The Baptist saw Jesus, “the next day,” but we don’t know where that happened. Did they actually meet? Did John leg it over from Bethany to the River Jordan? If so, was John baptizing people that day? Because unlike Mark, this Gospel doesn’t say that John actually baptized Jesus.
The role of the dove
The Gospel writers all agree that the Messiah would baptize with the Holy Spirit. Unlike John, who baptized with water. They also record the presence of the dove, symbolizing Jesus’ holiness. In Mark, the dove appeared when the Baptist actually baptized Jesus. But John’s Gospel doesn’t record Jesus’ baptism.
Instead, the Baptist asserted that he already expected that the dove would be the sign of the Holy Spirit. He recognized who Jesus was when he saw the dove rest upon him. That was why he testified that Jesus was the Son of God.
I asked myself, how do we identify people? At the trivial level, by what they look like. At a deeper level, by who they are, by their character. It’s like how Jesus said that we recognize a person by their fruits, just as we judge a fruit tree as good or bad by the quality of its fruit. [Matthew 7: 17-18]
The Lamb of God
John’s Gospel has an important difference from Mark when the Baptist met Jesus. He said, “Here is the Lamb of God that takes away the sin of the world.” What an extraordinary thing to say of someone you are meeting for the first time!
The expression “Lamb of God” tells us that Jesus will become a sacrifice, like the lambs at Passover. It’s like the symbol of myrrh in the Epiphany story. In other words, the Gospel writer reads back what he already knows. Jesus’ death will not be a surprise.
However, the Baptist didn’t just call Jesus the Lamb of God. He will take away the sin of the world. This Gospel writer must have known about Paul’s Letter to the Romans, and subscribed to Paul’s ideas about why Jesus had to die.
Looking to the future
This past week, I was preparing this homily and also drafting my Report for our annual Vestry meeting. Vestry Reports look backwards on the past year. In the Epiphany season we look back to Christmas, when more and more people recognized who Jesus was.

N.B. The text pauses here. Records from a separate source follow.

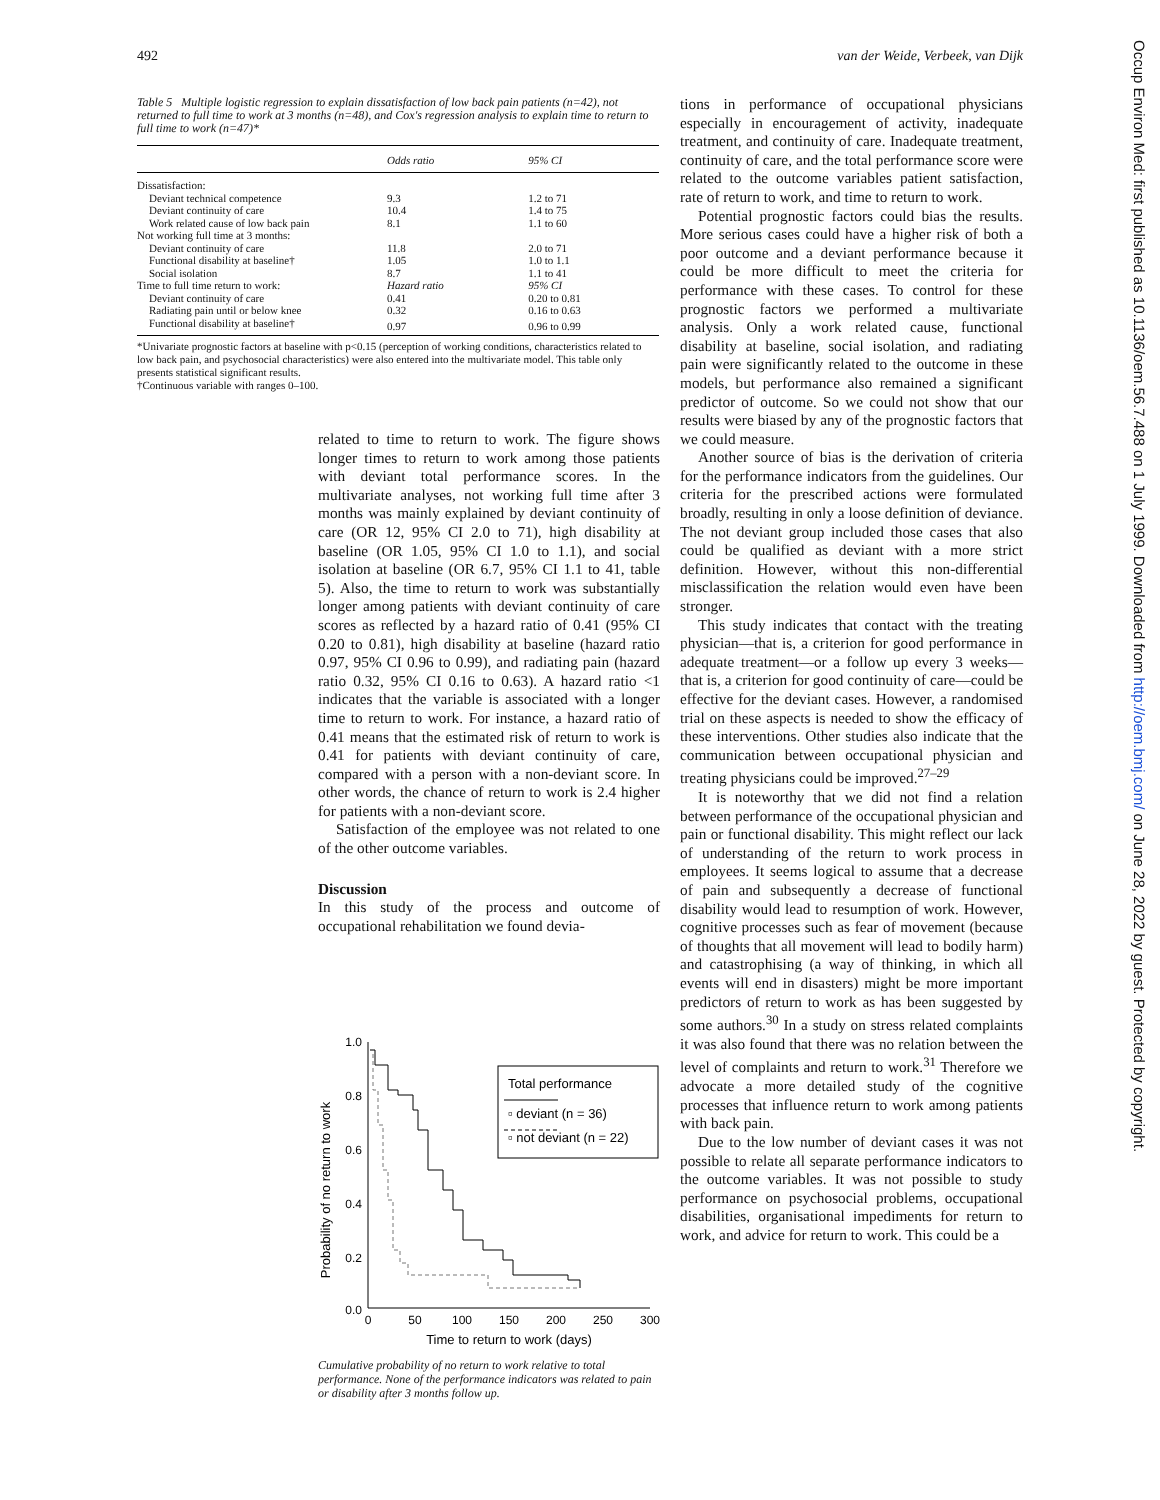492 van der Weide, Verbeek, van Dijk
Table 5 Multiple logistic regression to explain dissatisfaction of low back pain patients (n=42), not returned to full time to work at 3 months (n=48), and Cox's regression analysis to explain time to return to full time to work (n=47)*
| | Odds ratio | 95% CI |
| --- | --- | --- |
| Dissatisfaction: | | |
| Deviant technical competence | 9.3 | 1.2 to 71 |
| Deviant continuity of care | 10.4 | 1.4 to 75 |
| Work related cause of low back pain | 8.1 | 1.1 to 60 |
| Not working full time at 3 months: | | |
| Deviant continuity of care | 11.8 | 2.0 to 71 |
| Functional disability at baseline† | 1.05 | 1.0 to 1.1 |
| Social isolation | 8.7 | 1.1 to 41 |
| Time to full time return to work: | Hazard ratio | 95% CI |
| Deviant continuity of care | 0.41 | 0.20 to 0.81 |
| Radiating pain until or below knee | 0.32 | 0.16 to 0.63 |
| Functional disability at baseline† | 0.97 | 0.96 to 0.99 |
*Univariate prognostic factors at baseline with p<0.15 (perception of working conditions, characteristics related to low back pain, and psychosocial characteristics) were also entered into the multivariate model. This table only presents statistical significant results.
†Continuous variable with ranges 0–100.
related to time to return to work. The figure shows longer times to return to work among those patients with deviant total performance scores. In the multivariate analyses, not working full time after 3 months was mainly explained by deviant continuity of care (OR 12, 95% CI 2.0 to 71), high disability at baseline (OR 1.05, 95% CI 1.0 to 1.1), and social isolation at baseline (OR 6.7, 95% CI 1.1 to 41, table 5). Also, the time to return to work was substantially longer among patients with deviant continuity of care scores as reflected by a hazard ratio of 0.41 (95% CI 0.20 to 0.81), high disability at baseline (hazard ratio 0.97, 95% CI 0.96 to 0.99), and radiating pain (hazard ratio 0.32, 95% CI 0.16 to 0.63). A hazard ratio <1 indicates that the variable is associated with a longer time to return to work. For instance, a hazard ratio of 0.41 means that the estimated risk of return to work is 0.41 for patients with deviant continuity of care, compared with a person with a non-deviant score. In other words, the chance of return to work is 2.4 higher for patients with a non-deviant score.
Satisfaction of the employee was not related to one of the other outcome variables.
Discussion
In this study of the process and outcome of occupational rehabilitation we found devia-
Probability of no return to work
1.0
0.8
0.6
0.4
0.2
0.0
0
50
100
150
200
250
300
Time to return to work (days)
Total performance
▫ deviant (n = 36)
▫ not deviant (n = 22)
Cumulative probability of no return to work relative to total performance. None of the performance indicators was related to pain or disability after 3 months follow up.
tions in performance of occupational physicians especially in encouragement of activity, inadequate treatment, and continuity of care. Inadequate treatment, continuity of care, and the total performance score were related to the outcome variables patient satisfaction, rate of return to work, and time to return to work.
Potential prognostic factors could bias the results. More serious cases could have a higher risk of both a poor outcome and a deviant performance because it could be more difficult to meet the criteria for performance with these cases. To control for these prognostic factors we performed a multivariate analysis. Only a work related cause, functional disability at baseline, social isolation, and radiating pain were significantly related to the outcome in these models, but performance also remained a significant predictor of outcome. So we could not show that our results were biased by any of the prognostic factors that we could measure.
Another source of bias is the derivation of criteria for the performance indicators from the guidelines. Our criteria for the prescribed actions were formulated broadly, resulting in only a loose definition of deviance. The not deviant group included those cases that also could be qualified as deviant with a more strict definition. However, without this non-differential misclassification the relation would even have been stronger.
This study indicates that contact with the treating physician—that is, a criterion for good performance in adequate treatment—or a follow up every 3 weeks—that is, a criterion for good continuity of care—could be effective for the deviant cases. However, a randomised trial on these aspects is needed to show the efficacy of these interventions. Other studies also indicate that the communication between occupational physician and treating physicians could be improved.<sup>27–29</sup>
It is noteworthy that we did not find a relation between performance of the occupational physician and pain or functional disability. This might reflect our lack of understanding of the return to work process in employees. It seems logical to assume that a decrease of pain and subsequently a decrease of functional disability would lead to resumption of work. However, cognitive processes such as fear of movement (because of thoughts that all movement will lead to bodily harm) and catastrophising (a way of thinking, in which all events will end in disasters) might be more important predictors of return to work as has been suggested by some authors.<sup>30</sup> In a study on stress related complaints it was also found that there was no relation between the level of complaints and return to work.<sup>31</sup> Therefore we advocate a more detailed study of the cognitive processes that influence return to work among patients with back pain.
Due to the low number of deviant cases it was not possible to relate all separate performance indicators to the outcome variables. It was not possible to study performance on psychosocial problems, occupational disabilities, organisational impediments for return to work, and advice for return to work. This could be a
Occup Environ Med: first published as 10.1136/oem.56.7.488 on 1 July 1999. Downloaded from http://oem.bmj.com/ on June 28, 2022 by guest. Protected by copyright.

Shepherds and Magi came to Bethlehem. Simeon and Anna felt the divine presence when Jesus’ parents took him to the Temple. Now today, the Baptist sees Jesus’ holiness, as if a dove had settled on his shoulder.
But the Epiphany season is also a time for looking forward to the future. Otherwise, we would just say, “Jesus is divine. So what?” The ‘so what’ is that Scripture now begins to follow Jesus’ public ministry – what he said and did, so that we can become disciples.

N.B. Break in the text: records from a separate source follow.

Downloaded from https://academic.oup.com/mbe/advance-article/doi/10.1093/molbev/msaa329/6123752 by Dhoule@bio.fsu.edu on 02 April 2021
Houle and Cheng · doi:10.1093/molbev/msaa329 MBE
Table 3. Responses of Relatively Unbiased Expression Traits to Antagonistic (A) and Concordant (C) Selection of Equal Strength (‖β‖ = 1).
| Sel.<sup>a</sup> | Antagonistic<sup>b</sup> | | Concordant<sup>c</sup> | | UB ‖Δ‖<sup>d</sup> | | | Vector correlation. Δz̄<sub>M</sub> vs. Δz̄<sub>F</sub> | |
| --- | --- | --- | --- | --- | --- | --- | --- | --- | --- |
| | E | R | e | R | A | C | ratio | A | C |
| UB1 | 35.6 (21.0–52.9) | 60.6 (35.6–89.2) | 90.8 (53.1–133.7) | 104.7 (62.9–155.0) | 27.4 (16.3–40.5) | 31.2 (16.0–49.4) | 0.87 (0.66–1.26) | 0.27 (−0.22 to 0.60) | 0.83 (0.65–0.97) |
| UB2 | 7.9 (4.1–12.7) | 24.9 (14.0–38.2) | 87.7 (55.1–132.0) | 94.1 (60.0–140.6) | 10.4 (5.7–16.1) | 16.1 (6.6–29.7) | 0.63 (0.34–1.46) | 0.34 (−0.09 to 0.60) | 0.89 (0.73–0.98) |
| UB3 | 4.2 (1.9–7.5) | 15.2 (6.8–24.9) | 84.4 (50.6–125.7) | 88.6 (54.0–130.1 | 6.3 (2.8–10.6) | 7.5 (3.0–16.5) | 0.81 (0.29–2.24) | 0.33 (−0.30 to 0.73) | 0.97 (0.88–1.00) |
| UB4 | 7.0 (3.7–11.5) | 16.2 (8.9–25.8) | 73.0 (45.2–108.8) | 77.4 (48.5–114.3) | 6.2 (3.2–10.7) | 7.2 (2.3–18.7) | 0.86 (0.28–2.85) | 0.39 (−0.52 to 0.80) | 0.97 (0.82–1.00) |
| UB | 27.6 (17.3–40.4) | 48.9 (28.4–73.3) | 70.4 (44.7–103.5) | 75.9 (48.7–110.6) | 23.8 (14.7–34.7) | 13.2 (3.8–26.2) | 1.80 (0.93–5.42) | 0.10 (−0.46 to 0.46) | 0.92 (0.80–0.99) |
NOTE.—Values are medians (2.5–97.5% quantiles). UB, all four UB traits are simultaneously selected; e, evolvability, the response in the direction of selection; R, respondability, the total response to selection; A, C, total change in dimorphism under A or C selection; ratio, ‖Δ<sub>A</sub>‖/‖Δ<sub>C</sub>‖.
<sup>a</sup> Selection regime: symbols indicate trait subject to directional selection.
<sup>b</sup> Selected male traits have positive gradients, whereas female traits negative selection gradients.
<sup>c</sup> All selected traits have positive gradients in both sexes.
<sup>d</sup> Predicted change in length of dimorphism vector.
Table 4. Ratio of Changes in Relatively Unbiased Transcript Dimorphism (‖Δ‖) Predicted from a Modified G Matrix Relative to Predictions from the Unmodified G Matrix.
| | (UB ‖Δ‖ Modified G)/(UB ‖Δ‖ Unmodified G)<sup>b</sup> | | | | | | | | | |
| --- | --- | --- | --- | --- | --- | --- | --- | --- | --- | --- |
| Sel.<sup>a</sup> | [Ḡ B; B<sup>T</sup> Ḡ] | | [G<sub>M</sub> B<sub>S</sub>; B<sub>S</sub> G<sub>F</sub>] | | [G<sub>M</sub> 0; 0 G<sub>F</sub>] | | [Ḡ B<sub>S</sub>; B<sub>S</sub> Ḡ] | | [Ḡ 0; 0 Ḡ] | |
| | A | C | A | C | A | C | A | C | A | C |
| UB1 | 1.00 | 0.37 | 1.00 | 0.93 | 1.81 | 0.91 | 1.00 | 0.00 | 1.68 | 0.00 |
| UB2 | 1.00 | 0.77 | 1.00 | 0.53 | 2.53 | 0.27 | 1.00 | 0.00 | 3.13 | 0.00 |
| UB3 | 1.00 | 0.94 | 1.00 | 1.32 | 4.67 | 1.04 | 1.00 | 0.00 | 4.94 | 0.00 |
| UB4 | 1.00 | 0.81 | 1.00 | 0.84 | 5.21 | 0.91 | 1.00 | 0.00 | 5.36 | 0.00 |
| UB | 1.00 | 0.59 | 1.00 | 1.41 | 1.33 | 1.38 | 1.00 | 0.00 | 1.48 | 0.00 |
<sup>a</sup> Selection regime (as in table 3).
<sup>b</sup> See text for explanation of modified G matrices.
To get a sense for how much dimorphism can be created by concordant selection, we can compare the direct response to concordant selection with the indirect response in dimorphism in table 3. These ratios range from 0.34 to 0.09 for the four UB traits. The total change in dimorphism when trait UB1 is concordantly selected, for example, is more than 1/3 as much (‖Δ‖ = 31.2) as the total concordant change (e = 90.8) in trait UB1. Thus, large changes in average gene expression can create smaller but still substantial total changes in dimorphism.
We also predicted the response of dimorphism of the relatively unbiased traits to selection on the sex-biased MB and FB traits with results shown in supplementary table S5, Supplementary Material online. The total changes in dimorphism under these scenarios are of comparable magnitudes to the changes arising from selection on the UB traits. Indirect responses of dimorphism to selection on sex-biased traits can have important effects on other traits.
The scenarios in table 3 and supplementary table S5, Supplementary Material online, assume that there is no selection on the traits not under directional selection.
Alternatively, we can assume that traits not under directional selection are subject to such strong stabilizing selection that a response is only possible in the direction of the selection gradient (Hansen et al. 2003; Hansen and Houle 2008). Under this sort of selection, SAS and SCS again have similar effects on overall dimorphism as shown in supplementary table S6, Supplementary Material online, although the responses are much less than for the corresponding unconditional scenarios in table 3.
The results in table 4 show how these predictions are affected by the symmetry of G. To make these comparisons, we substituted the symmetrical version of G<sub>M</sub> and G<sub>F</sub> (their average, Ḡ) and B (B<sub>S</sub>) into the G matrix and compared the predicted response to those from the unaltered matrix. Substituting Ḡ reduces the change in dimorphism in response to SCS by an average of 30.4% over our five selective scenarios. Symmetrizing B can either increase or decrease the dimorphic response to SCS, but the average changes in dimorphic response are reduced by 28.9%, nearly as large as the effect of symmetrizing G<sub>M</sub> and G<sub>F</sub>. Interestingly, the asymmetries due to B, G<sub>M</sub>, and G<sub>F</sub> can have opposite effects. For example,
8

Everything old must become new
Just as the Gospel writers continued forward from recognition to Jesus’ ministry, so also for us. Now is the right time to start looking forward to the next chapter of St. George’s. The pandemic will end. We will return to in-person worship. How will our parish respond?
There will be a temptation to recreate everything just like it was before. But I ask you to remember these words of St. Paul. “… in Christ, there is a new creation. Everything old has passed away. See. Everything has become new.” [2 Cor. 5: 17]

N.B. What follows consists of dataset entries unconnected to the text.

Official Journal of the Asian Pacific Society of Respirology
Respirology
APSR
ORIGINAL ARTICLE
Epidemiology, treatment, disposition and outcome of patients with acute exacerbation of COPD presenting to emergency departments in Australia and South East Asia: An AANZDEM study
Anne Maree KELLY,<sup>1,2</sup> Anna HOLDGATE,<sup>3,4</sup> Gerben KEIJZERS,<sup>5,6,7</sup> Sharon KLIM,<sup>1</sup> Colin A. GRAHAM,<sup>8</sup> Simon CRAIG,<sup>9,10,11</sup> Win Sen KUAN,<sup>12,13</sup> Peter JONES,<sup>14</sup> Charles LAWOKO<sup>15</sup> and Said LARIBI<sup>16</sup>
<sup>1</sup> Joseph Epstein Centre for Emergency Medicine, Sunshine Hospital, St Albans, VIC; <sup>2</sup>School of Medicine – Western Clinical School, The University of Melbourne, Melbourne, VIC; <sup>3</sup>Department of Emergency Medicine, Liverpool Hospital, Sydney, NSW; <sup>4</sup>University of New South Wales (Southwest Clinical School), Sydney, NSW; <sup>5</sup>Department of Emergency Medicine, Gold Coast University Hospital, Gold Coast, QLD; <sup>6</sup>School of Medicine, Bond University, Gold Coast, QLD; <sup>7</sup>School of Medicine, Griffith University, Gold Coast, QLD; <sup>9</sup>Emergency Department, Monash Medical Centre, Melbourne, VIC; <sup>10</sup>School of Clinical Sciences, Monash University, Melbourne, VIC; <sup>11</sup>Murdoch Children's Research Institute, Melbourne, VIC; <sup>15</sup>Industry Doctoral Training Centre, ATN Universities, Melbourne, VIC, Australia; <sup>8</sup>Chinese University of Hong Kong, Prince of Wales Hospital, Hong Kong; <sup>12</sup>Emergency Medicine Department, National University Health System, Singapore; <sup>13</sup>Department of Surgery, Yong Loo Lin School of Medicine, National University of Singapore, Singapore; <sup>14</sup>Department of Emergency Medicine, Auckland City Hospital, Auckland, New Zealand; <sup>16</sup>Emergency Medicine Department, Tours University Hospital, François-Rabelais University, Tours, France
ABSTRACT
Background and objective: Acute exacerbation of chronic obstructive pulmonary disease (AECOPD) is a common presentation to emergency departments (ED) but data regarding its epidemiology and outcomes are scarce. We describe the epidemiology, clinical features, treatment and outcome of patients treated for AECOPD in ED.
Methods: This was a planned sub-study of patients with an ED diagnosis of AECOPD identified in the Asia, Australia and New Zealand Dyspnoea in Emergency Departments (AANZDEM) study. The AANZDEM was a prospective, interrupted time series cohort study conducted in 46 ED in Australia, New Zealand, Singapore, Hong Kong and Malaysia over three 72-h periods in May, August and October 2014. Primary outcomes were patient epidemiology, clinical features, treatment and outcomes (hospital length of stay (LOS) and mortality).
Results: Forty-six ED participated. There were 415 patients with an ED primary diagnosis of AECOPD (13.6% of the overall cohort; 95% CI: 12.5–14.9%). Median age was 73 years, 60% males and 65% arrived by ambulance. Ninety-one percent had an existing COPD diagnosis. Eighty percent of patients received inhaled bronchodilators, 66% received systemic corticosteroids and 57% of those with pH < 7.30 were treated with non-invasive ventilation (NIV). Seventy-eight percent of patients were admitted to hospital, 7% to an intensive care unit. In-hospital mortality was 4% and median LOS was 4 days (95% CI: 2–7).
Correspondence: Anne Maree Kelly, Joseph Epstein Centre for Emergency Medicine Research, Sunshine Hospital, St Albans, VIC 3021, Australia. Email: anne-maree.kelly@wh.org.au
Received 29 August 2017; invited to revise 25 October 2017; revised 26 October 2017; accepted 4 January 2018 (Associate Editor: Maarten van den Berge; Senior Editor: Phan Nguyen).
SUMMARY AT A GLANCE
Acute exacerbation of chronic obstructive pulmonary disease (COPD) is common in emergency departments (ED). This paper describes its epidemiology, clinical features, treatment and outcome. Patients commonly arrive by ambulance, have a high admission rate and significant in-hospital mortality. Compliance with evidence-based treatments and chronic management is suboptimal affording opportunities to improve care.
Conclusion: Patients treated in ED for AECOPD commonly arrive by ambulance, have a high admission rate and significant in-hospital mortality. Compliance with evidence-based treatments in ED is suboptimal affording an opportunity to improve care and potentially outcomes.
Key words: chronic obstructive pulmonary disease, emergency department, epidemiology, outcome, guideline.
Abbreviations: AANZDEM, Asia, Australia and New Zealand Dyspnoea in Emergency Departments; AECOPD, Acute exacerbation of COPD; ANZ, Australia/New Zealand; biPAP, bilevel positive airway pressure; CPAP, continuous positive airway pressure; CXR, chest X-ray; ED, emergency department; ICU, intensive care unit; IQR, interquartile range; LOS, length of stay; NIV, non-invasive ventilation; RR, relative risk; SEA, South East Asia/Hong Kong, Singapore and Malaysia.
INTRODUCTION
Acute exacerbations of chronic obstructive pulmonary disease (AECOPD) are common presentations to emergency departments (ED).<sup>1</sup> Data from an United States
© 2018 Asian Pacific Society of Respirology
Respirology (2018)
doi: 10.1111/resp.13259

I believe that we must ask ourselves what to recreate and what to change? That must be our epiphany, our “aha” moment. Where is God calling us to something new? How will we continue to reach out to the people who joined us remotely during the pandemic? Surely, we won’t just dump them? That means we must continue online ministry in some form, while also gathering in person.
In reality, the pandemic has merely accelerated a move towards electronic forms of ministry that we faced anyway. But how should we do that? It would be a huge mistake to arrive back in church one Sunday and then say, “Now what?” So I ask you, please think about this, so that we can discuss it at Vestry. Amen.